Top of Given records
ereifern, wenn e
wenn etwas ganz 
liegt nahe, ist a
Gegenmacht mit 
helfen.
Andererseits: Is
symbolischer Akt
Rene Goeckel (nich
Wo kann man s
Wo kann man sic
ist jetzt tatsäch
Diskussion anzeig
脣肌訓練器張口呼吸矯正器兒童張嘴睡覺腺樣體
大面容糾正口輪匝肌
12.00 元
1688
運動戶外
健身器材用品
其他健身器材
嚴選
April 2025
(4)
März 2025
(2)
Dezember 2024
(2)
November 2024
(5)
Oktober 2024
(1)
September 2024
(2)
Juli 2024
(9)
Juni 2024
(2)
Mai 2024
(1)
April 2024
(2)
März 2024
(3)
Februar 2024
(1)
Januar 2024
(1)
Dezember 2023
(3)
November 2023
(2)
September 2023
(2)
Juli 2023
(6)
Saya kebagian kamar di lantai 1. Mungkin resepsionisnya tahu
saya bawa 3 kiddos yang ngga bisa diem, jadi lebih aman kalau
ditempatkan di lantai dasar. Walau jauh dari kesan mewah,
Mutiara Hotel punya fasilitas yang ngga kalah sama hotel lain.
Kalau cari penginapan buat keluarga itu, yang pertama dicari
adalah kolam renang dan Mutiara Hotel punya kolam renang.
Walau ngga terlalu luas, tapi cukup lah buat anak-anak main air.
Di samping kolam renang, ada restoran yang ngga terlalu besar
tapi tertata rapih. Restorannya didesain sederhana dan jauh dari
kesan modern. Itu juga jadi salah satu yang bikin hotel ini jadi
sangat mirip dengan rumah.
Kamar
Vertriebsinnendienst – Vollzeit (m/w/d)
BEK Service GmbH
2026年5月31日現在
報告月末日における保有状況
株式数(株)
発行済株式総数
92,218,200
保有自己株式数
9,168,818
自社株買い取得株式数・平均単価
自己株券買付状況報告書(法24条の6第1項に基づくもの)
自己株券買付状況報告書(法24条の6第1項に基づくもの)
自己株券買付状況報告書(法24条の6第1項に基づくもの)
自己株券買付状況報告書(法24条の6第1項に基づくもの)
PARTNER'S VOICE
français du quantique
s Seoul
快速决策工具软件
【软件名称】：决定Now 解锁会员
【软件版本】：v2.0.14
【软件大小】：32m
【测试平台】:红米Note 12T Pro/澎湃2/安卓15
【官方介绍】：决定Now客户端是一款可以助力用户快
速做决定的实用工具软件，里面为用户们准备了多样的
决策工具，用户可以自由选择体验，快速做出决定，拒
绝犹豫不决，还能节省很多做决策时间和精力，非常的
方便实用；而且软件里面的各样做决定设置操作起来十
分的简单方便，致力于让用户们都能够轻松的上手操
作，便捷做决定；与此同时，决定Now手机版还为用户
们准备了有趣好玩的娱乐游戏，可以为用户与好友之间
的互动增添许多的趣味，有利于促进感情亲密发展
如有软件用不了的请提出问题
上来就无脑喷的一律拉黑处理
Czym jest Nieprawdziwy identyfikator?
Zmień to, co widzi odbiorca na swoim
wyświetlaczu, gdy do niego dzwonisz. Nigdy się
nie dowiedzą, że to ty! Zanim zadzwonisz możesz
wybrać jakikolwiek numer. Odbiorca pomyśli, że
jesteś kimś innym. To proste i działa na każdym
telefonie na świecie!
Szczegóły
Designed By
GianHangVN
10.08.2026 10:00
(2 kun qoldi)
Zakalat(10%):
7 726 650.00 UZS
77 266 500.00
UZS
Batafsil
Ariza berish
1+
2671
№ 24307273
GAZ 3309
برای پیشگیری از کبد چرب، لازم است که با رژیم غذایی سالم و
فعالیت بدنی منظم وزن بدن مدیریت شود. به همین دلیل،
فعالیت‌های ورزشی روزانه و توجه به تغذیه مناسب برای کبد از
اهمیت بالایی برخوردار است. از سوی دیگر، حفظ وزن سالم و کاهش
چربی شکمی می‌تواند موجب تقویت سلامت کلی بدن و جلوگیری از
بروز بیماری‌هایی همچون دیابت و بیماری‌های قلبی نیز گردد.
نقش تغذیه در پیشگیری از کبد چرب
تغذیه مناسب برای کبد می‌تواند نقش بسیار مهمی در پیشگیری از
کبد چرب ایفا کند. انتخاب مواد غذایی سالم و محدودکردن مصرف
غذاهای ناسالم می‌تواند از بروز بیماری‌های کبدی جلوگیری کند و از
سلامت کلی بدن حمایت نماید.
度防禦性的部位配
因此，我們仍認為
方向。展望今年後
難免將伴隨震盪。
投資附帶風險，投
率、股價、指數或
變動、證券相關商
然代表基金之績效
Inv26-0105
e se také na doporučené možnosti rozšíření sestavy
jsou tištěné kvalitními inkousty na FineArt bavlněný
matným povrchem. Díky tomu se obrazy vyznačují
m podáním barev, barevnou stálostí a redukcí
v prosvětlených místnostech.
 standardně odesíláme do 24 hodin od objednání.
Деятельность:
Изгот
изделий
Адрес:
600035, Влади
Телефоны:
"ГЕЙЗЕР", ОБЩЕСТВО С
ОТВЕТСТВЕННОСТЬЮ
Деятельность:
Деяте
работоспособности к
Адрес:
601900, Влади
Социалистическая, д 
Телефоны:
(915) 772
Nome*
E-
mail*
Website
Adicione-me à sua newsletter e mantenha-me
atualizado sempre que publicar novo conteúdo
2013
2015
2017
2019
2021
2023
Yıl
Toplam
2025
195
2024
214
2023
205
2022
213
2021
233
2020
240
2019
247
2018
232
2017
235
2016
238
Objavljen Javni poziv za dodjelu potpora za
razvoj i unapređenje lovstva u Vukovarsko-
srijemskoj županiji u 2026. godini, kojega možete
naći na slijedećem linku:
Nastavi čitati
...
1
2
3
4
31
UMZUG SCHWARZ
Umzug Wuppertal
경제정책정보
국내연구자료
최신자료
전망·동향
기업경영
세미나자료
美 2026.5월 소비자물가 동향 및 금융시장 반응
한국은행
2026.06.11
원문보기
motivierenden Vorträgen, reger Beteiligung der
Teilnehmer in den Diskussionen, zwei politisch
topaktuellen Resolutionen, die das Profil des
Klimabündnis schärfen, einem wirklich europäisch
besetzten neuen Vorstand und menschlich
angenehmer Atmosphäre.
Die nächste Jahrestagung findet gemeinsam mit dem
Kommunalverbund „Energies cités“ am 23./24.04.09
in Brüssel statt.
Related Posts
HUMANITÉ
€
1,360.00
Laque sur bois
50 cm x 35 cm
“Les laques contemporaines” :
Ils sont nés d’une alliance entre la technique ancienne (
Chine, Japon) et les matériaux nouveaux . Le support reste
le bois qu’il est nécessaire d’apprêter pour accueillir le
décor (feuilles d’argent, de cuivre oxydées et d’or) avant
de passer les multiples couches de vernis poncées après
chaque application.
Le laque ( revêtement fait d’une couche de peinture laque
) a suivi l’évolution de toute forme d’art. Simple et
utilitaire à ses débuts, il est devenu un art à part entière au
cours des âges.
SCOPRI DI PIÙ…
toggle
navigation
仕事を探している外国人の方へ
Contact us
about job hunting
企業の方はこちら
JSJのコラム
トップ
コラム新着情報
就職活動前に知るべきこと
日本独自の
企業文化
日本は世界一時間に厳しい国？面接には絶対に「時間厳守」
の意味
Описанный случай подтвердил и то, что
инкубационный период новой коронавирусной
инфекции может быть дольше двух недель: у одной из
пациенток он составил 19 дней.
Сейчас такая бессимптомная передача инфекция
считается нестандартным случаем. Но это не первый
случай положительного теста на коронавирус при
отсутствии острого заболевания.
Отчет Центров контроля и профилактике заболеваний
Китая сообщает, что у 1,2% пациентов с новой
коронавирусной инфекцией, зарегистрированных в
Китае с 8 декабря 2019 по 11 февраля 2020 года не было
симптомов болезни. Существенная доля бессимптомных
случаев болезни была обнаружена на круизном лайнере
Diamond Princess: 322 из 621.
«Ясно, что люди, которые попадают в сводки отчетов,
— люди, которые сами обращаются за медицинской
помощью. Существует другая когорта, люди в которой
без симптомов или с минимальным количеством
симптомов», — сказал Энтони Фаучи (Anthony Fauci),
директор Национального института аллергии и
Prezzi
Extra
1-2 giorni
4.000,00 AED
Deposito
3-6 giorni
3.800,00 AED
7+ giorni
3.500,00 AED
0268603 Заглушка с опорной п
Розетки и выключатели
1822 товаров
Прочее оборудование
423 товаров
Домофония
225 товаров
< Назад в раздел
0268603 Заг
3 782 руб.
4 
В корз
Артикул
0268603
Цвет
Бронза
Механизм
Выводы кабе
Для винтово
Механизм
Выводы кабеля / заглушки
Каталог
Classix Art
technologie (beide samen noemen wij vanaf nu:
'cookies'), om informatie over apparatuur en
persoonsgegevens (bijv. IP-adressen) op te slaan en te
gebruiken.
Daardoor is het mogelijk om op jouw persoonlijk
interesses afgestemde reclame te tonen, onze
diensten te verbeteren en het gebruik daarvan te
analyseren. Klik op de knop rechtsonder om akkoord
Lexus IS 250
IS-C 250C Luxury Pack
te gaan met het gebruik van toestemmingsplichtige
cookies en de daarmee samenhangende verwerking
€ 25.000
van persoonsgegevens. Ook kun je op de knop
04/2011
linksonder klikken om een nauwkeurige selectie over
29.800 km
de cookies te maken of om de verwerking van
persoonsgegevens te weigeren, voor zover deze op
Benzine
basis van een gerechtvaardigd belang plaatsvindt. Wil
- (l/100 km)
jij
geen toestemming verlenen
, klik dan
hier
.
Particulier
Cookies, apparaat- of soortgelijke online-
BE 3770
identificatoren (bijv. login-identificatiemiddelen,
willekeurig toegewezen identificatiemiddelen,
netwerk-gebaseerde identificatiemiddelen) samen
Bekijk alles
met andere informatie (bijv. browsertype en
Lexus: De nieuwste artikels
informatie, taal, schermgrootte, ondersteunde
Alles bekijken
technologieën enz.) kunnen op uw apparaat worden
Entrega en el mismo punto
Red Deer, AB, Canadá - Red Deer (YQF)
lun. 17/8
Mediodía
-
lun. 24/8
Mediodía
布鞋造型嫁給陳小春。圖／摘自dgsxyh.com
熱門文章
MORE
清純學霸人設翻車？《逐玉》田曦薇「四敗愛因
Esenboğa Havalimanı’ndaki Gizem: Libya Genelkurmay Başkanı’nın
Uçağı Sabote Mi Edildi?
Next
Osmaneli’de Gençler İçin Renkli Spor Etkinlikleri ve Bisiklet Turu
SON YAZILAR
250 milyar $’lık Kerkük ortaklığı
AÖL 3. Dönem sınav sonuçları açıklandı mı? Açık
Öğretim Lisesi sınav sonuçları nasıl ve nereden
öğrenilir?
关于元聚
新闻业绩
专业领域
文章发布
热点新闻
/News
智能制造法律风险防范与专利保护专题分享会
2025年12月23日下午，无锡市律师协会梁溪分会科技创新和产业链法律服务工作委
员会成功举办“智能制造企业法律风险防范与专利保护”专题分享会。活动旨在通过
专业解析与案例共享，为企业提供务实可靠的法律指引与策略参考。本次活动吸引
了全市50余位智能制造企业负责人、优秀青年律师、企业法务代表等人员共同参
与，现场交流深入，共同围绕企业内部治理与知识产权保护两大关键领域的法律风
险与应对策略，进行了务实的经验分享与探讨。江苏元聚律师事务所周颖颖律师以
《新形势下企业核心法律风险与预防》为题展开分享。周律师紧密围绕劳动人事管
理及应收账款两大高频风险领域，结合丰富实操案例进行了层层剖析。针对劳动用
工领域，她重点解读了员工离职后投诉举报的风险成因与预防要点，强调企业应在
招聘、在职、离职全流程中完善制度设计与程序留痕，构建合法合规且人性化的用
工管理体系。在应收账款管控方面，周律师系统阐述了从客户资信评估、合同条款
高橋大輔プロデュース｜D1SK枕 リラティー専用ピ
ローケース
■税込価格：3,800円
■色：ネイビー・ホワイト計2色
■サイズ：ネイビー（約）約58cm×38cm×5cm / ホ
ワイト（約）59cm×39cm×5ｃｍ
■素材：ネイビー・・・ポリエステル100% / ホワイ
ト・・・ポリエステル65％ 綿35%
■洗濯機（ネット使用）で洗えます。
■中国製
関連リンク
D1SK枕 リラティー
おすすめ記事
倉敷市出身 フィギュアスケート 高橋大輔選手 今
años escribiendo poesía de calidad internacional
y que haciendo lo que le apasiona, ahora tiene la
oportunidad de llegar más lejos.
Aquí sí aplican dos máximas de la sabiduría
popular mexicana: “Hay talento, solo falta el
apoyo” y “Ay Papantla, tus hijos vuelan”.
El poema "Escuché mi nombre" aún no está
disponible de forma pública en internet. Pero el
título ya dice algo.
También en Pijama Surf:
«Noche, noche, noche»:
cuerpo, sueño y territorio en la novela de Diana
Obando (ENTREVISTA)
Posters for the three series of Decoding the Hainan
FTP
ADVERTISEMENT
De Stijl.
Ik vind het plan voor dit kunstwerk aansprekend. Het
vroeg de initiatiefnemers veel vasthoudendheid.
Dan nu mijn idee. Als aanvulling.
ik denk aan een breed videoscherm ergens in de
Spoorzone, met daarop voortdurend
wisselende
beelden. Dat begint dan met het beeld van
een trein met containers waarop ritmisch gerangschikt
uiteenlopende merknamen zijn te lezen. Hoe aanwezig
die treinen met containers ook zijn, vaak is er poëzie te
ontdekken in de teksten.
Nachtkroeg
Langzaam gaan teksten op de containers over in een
Bottom of Given records
■ **Task item**: Reproduce the entries from the first line through the line holding "adalah kolam renang", inclusive, swapping "kiddos" for "anak" and keeping everything else the same.

■ **Task result**:
ereifern, wenn e
wenn etwas ganz 
liegt nahe, ist a
Gegenmacht mit 
helfen.
Andererseits: Is
symbolischer Akt
Rene Goeckel (nich
Wo kann man s
Wo kann man sic
ist jetzt tatsäch
Diskussion anzeig
脣肌訓練器張口呼吸矯正器兒童張嘴睡覺腺樣體
大面容糾正口輪匝肌
12.00 元
1688
運動戶外
健身器材用品
其他健身器材
嚴選
April 2025
(4)
März 2025
(2)
Dezember 2024
(2)
November 2024
(5)
Oktober 2024
(1)
September 2024
(2)
Juli 2024
(9)
Juni 2024
(2)
Mai 2024
(1)
April 2024
(2)
März 2024
(3)
Februar 2024
(1)
Januar 2024
(1)
Dezember 2023
(3)
November 2023
(2)
September 2023
(2)
Juli 2023
(6)
Saya kebagian kamar di lantai 1. Mungkin resepsionisnya tahu
saya bawa 3 anak yang ngga bisa diem, jadi lebih aman kalau
ditempatkan di lantai dasar. Walau jauh dari kesan mewah,
Mutiara Hotel punya fasilitas yang ngga kalah sama hotel lain.
Kalau cari penginapan buat keluarga itu, yang pertama dicari
adalah kolam renang dan Mutiara Hotel punya kolam renang.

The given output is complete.